1

I am writing an ANTLR grammar for an esoteric programming language. I am trying to add custom error messages that would be outputted when certain forms of syntax are written.

Here is an MCVE:

grammar Foo;

OPEN_BRACE: '{';
CLOSE_BRACE: '}';
SEMI_COLON: ';';
PERIOD: '.';
WS: ' ' -> skip;
NOOP: 'noop';

statements
    : NOOP
    | NOOP SEMI_COLON statements
    // other kind of statements
    ;

program
    : OPEN_BRACE
      statements
      CLOSE_BRACE
      EOF

Suppose I want to output a custom error message if program ends with a SEMICOLON or when there are no statements in the braces. Following this answer, I added some error alternatives:

program
    : OPEN_BRACE
      statements
      CLOSE_BRACE
      EOF
    | invalidPrograms
    ;

invalidPrograms
    : OPEN_BRACE
      statements
      CLOSE_BRACE
      SEMI_COLON
      EOF { notifyErrorListeners($SEMI_COLON, "program must not end with semicolon!", null); }
    | OPEN_BRACE
      CLOSE_BRACE
      EOF { notifyErrorListeners($OPEN_BRACE, "program must have at least one statement!", null); }
    ;

I then use an ErrorListener to collect all the errors the parser and lexer generates.

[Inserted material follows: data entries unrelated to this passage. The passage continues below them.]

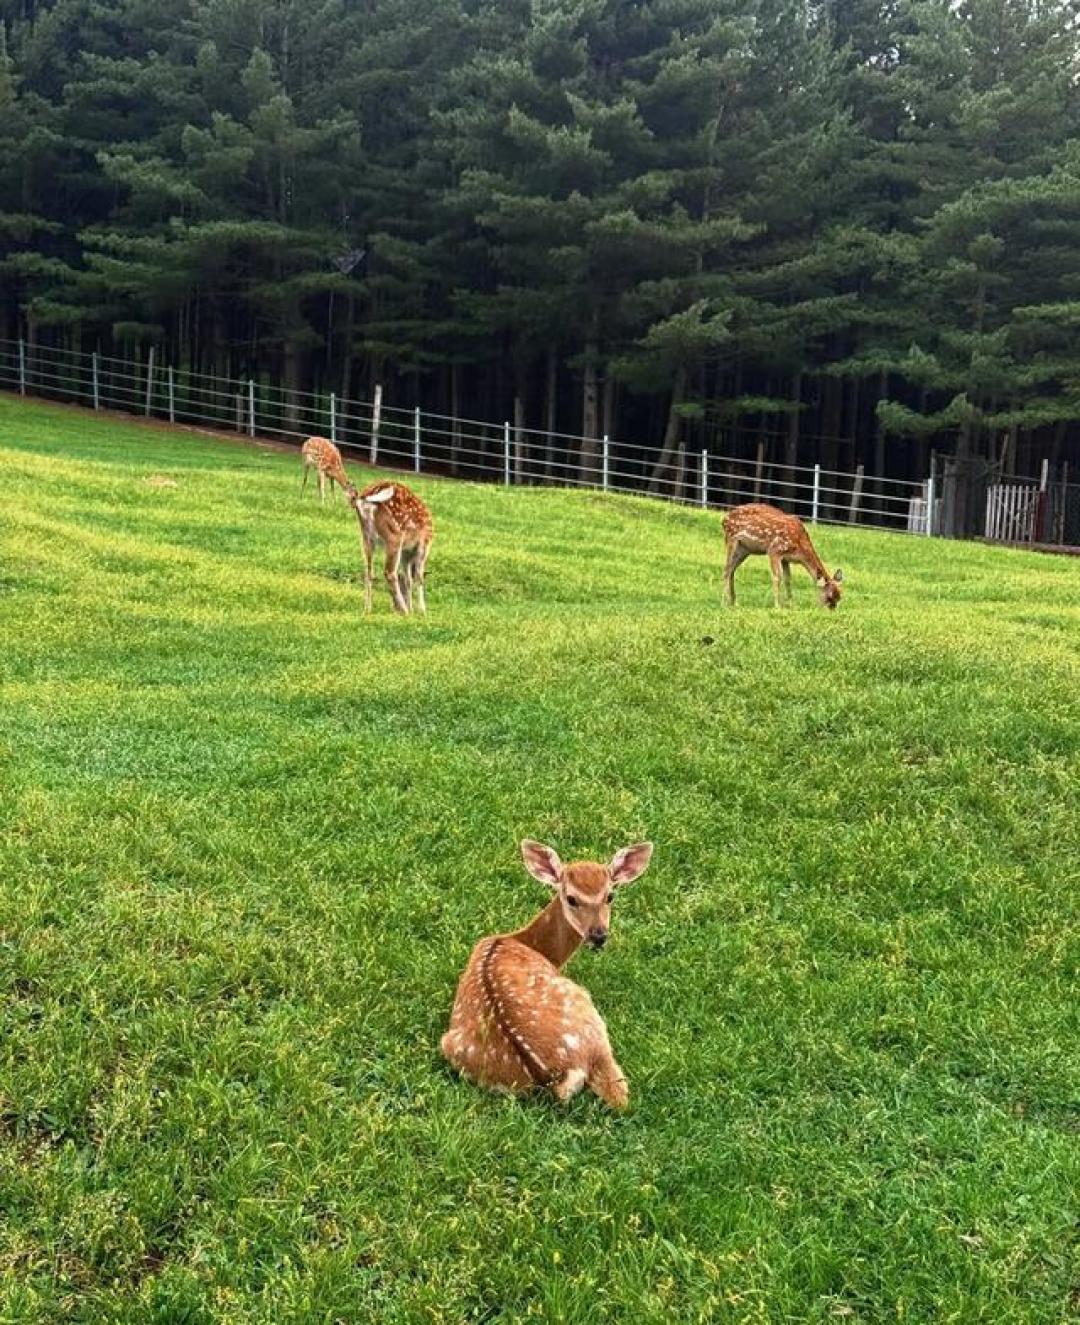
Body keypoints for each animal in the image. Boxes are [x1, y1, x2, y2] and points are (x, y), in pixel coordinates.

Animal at [346, 479, 434, 615]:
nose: (394, 608)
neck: (409, 554)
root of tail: (364, 499)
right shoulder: (423, 544)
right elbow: (418, 577)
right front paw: (422, 611)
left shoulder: (405, 554)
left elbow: (407, 579)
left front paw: (411, 608)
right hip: (394, 536)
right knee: (389, 573)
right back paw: (405, 611)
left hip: (366, 537)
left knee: (368, 571)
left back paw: (367, 608)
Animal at [441, 839, 654, 1109]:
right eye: (571, 898)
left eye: (610, 896)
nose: (599, 936)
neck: (526, 943)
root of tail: (554, 1077)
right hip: (592, 1026)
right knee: (619, 1097)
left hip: (450, 1045)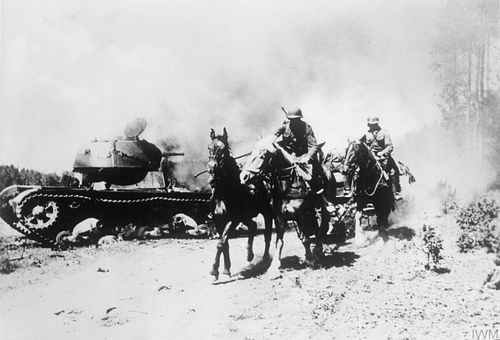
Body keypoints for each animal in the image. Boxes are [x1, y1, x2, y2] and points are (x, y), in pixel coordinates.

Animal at [206, 128, 274, 282]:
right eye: (209, 147)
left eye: (223, 150)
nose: (212, 168)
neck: (225, 192)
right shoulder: (219, 221)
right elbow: (225, 244)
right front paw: (226, 270)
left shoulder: (232, 220)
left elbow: (221, 243)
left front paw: (214, 271)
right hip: (245, 216)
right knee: (253, 226)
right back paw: (249, 254)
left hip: (266, 212)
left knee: (267, 235)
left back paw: (265, 259)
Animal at [240, 135, 330, 278]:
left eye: (263, 155)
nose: (243, 177)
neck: (289, 186)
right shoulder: (279, 217)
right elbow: (279, 241)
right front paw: (273, 267)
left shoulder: (302, 214)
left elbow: (306, 239)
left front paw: (310, 259)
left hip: (321, 205)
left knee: (323, 222)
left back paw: (317, 250)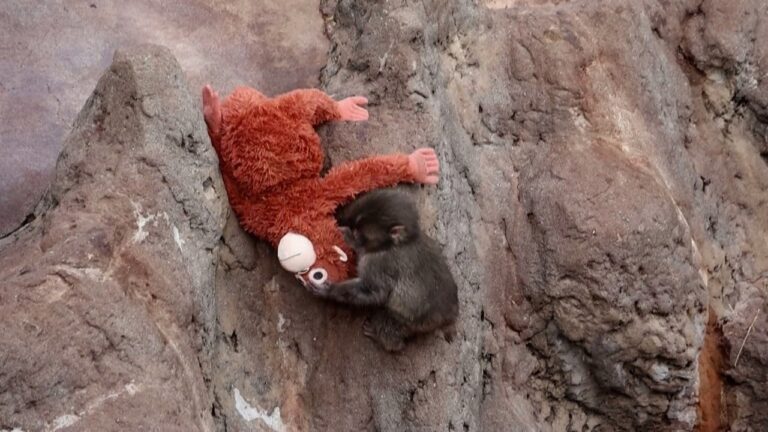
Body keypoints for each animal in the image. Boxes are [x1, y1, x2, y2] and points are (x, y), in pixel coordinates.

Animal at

This works, but it also makes the other, default error messages generated by ANTLR all turn into a single "no viable alternative" message. For example, if I try to parse the syntactically invalid:

{noop

Before I added the error alternatives, it would produce a very useful error message:

line 1:5 missing '}' at '<EOF>'

Or if I write

{noop.}

The error messaging says:

line 1:5 extraneous input '.' expecting '}'

which is rather descriptive. However, if I add in the error alternatives, the error messages become:

line 1:5 no viable alternative at input...

which is undesirable. How can I keep the good error messages, while still using error alternatives?

Sweeper
  • 213,210
  • 22
  • 193
  • 313

1 Answers1

2

By adding these rules, you're, inadvertently, undermining some of the power of ANTLRs error reporting and error recovery (by adding in rules that are "valid" to the parser, specifically, by making <EOF> valid).

Generally, both of the examples you're trying to add would usually be considered semantic errors. It's better to handle these in your own code by evaluating your parser tree using either a listener or visitor.

There can be valid uses for introducing rules to match specific erroneous syntax to facilitate generation of more user-friendly error messages, but you have to be careful to avoid undermining the parser error recovery like this.

In general, you want a parser that is relatively "accepting" but unambiguous in it's proper interpretation of your input. From that parse tree you can then look for semantic errors like those you've identified. (It's a bit of a common temptation to put "as much as possible" into the grammar, but this can backfire (as you've seen))

Mike Cargal
  • 6,610
  • 3
  • 21
  • 27